Durante a reunião, que contou com a presença da senadora Professora Dorinha (União Brasil), pré-candidata ao governo do estado, parlamentares da bancada federal e representantes do Executivo estadual, o governador destacou os reflexos da interdição para moradores e para o setor produtivo da região. “Estamos falando do deslocamento da população, do transporte de ambulâncias, do escoamento da produção e da mobilidade de toda uma região. Viemos ao Dnit buscar alternativas e soluções rápidas para que Pedro Afonso, Bom Jesus, Santa Maria e os municípios vizinhos não fiquem isolados”, afirmou Wanderlei Barbosa.

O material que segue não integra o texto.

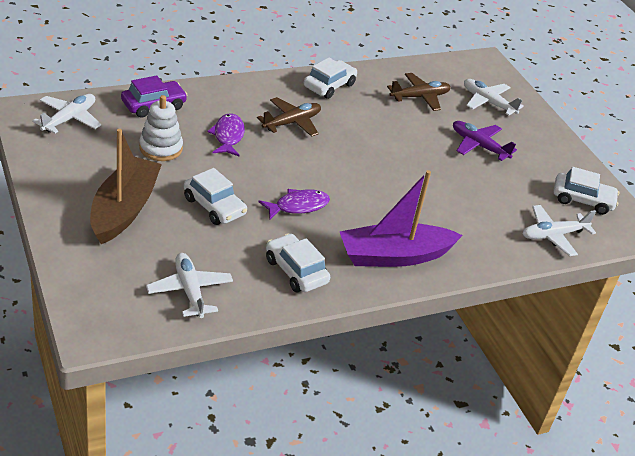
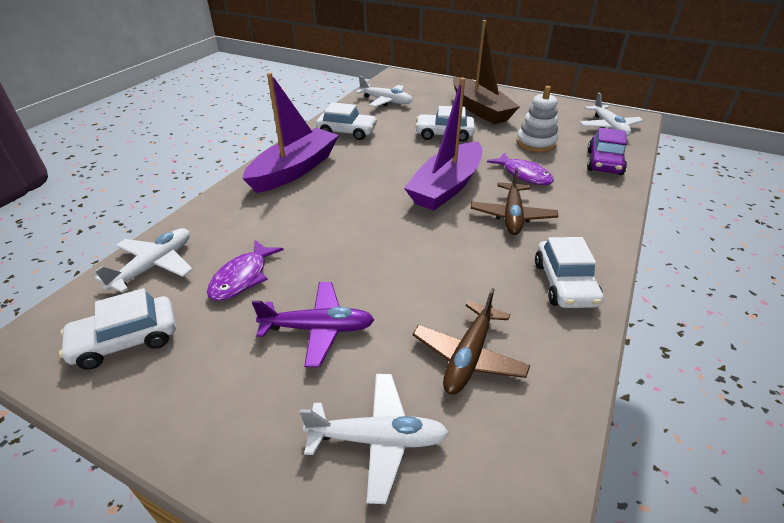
camera: 145 degrees right, 0 degrees up
(298, 206) = (400, 161): purple fish -> purple fish (242, 278)
(299, 164) = (446, 187): none -> purple boat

Entre as medidas discutidas está o apoio do Dnit à recuperação da TO-010, rota que passou a absorver parte do fluxo de veículos pesados após as interdições. O plano prevê reforço estrutural de pontes, principalmente na região de Lajeado, além da recuperação asfáltica e de melhorias em trechos considerados estratégicos para o escoamento da produção e circulação de cargas.
As pontes foram interditadas preventivamente pelo Dnit após inspeções técnicas apontarem problemas estruturais que comprometem a segurança viária. Segundo o órgão, as obras definitivas podem levar cerca de dois anos para serem concluídas, o que ampliou a necessidade de soluções emergenciais e rotas alternativas.
A senadora Professora Dorinha afirmou que a prioridade é evitar o isolamento das cidades afetadas e minimizar os prejuízos econômicos. “Essa é uma situação que foge ao controle de todos nós, mas a região não pode ficar isolada. O mais importante agora é apresentar alternativas viáveis e agir com rapidez para minimizar os impactos à população e à economia do Tocantins”, declarou.

Dnit promete apoio emergencial
O diretor-geral do Dnit, Fabrício Galvão, afirmou que o órgão já decretou situação de emergência e que atuará em parceria com o Governo do Tocantins para viabilizar as adequações necessárias nas rotas alternativas. “Vamos trabalhar em conjunto para garantir logística, escoamento da produção e trafegabilidade da população durante esse período”, disse.
Já o diretor de Infraestrutura Rodoviária do órgão, Fábio Pessoa da Silva Nunes, afirmou que a decisão pela interdição foi baseada em relatórios técnicos e ensaios estruturais realizados nas pontes. “Não foi uma decisão arbitrária. O Dnit agiu de forma preventiva, baseado em informações técnicas reais e na necessidade de preservar a segurança da população”, ressaltou.

Agenda no Ibama
Ainda em Brasília, Wanderlei Barbosa participou de uma audiência no Instituto Brasileiro do Meio Ambiente e dos Recursos Naturais Renováveis (Ibama) para discutir demandas relacionadas à BR-235 e à TO-010.
Na reunião, o Governo do Estado buscou acelerar análises e licenciamentos ambientais necessários para obras de recuperação de pontes e pavimentação de trechos estratégicos utilizados como rotas alternativas.
O presidente interino do Ibama, Jair Schmitt, afirmou que o órgão dará prioridade às análises técnicas relacionadas às demandas apresentadas pelo Tocantins.
Durante a agenda, o deputado federal Ricardo Ayres informou que os projetos finais da BR-242, em Taguatinga, já foram apresentados ao Ibama para licenciamento ambiental e que os recursos para a execução dos sete quilômetros restantes da rodovia estão assegurados.
Também participaram das reuniões o presidente da Ageto, Túlio Labre; o secretário estadual da Comunicação, Márcio Rocha; o secretário extraordinário de Representação do Estado em Brasília, Luiz Paulo Gonçalves; e os deputados federais Alexandre Guimarães (MDB), Carlos Gaguim (União Brasil), Eli Borges (Republicanos) e Thiago Dimas (Podemos).